Когда воспитатель детского сада, особенно начинающий, получает немногим больше уборщицы, а эстрадное ничтожество жрет в дорогих ресторанах, это каким словом называется? Когда по футбольному полю бегают миллионеры, а хлебные поля пашут нищие, это что такое? Когда в регионе, где живет один из богатейших людей России, постоянно собирают деньги на операции для больных детей, и собирают эти деньги среди бедняков, а миллиардер и бровью не ведёт, хотя полностью оплатив все эти операции, он даже не заметил бы, что у него убыло… Он кто? В этих случаях речь идёт совсем не о том, что бедные завидуют богатым, а о фактах вопиющей несправедливости. Мы будем устранять такие факты последовательно и целенаправленно. Не всё удастся сделать сразу. Что-то не удастся сделать ни когда. Жизнь ни когда не станет полностью справедливой. Но люди должны постоянно чувствовать, что власть существует для них, а не для горстки богачей.

В какой-то момент мы, может быть, попросим людей потуже затянуть пояса, но чтобы о таком попросить, надо сначала людям что-то дать. Народ должен доверять власти. Иначе будет социальный взрыв. Мы подавим его силой оружия. А в итоге? Мы будем иметь озлобленное население и жестокую власть. И чем больше будет озлобляться население, тем более жестокой будет власть. Так и будет продолжаться вечная русская гражданская война между народом и властью. Но вот эту войну я хочу закончить не победой, а примирением сторон. Вот в чем смысл моего популизма.
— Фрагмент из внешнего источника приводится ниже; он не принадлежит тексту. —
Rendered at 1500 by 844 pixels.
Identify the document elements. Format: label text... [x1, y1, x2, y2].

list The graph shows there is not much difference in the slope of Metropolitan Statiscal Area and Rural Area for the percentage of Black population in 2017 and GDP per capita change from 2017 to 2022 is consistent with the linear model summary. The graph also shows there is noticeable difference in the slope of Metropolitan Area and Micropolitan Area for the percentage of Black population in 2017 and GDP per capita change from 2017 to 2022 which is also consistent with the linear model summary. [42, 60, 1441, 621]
– Видимо, вы правы, Александр Иеронович. В вас говорит то самое чувство почвы, которого нет у меня. Поверьте мне, я знаю Россию, причем во многом получше вас. Но так же я мог бы знать Древний Рим. Это теоретическое знание. Это важно, но этого мало. Я вот сейчас подумал о том, что за пять лет мне надо будет пройти такой путь в постижении русской реальности, на который по-нормальному потребовалось бы целая жизнь.

– Пять лет – это невероятно много, особенно если учесть, что вы уже зрелый человек, и вам не надо прокачивать теорию, к тому же у вас будет возможность ни на что не отвлекаться.

– Это так. Только об экономике у меня представления самые общие, на уровне прописных истин. Сегодня ночью, когда не спал, я подумал о том, что мне стоит поступить на экономический факультет хорошего московского вуза. Буду жить в своём уездном городе N и заочно учиться в Москве.

– Сорбонский профессор хочет стать русским студентом?

– Не правда ли, в этом есть свой шарм?

– Договорились, – улыбнулся Ставров. – Выбирайте вуз и считайте, что уже приняты.

– Нет, я поступлю сам. Как частное лицо, а не как протеже всемогущего правителя.

– Вы всеми возможными способами хотите от меня дистанцироваться?

– А разве это не разумно?

– Пожалуй, разумно. Пусть ваша русская жизнь протекает так, как если бы мы с вами ни когда не встречались.


***

Вернувшись в Россию, Ставров сразу начал готовиться к самой важной встрече, по отношению к которой все его глобальные и эпохальные новшества имели характер служебный. Но встречу пришлось отложить, и он решил пока заняться текущими вопросами.